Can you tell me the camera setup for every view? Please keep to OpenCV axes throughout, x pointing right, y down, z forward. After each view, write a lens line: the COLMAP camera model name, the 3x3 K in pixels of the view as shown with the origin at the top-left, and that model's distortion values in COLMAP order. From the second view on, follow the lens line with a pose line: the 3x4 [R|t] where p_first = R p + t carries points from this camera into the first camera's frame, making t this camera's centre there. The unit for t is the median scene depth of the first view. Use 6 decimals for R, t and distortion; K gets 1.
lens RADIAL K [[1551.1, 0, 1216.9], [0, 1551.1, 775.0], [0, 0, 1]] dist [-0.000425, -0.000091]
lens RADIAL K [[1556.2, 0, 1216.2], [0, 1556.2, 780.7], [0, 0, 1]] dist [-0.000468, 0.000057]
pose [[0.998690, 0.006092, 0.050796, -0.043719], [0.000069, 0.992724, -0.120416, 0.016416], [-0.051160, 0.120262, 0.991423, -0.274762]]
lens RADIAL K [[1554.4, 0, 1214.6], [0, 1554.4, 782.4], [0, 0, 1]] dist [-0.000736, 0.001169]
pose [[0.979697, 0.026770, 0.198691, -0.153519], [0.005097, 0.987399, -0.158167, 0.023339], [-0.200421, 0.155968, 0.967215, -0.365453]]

++++++

▶ _Task details_
The complete data above is to be written out again as it stands.

▶ _Answer for the task_
Can you tell me the camera setup for every view? Please keep to OpenCV axes throughout, x pointing right, y down, z forward. After each view, write a lens line: the COLMAP camera model name, the 3x3 K in pixels of the view as shown with the origin at the top-left, and that model's distortion values in COLMAP order. From the second view on, follow the lens line with a pose line: the 3x4 [R|t] where p_first = R p + t carries points from this camera into the first camera's frame, making t this camera's centre there. The unit for t is the median scene depth of the first view. Use 6 decimals for R, t and distortion; K gets 1.
lens RADIAL K [[1551.1, 0, 1216.9], [0, 1551.1, 775.0], [0, 0, 1]] dist [-0.000425, -0.000091]
lens RADIAL K [[1556.2, 0, 1216.2], [0, 1556.2, 780.7], [0, 0, 1]] dist [-0.000468, 0.000057]
pose [[0.998690, 0.006092, 0.050796, -0.043719], [0.000069, 0.992724, -0.120416, 0.016416], [-0.051160, 0.120262, 0.991423, -0.274762]]
lens RADIAL K [[1554.4, 0, 1214.6], [0, 1554.4, 782.4], [0, 0, 1]] dist [-0.000736, 0.001169]
pose [[0.979697, 0.026770, 0.198691, -0.153519], [0.005097, 0.987399, -0.158167, 0.023339], [-0.200421, 0.155968, 0.967215, -0.365453]]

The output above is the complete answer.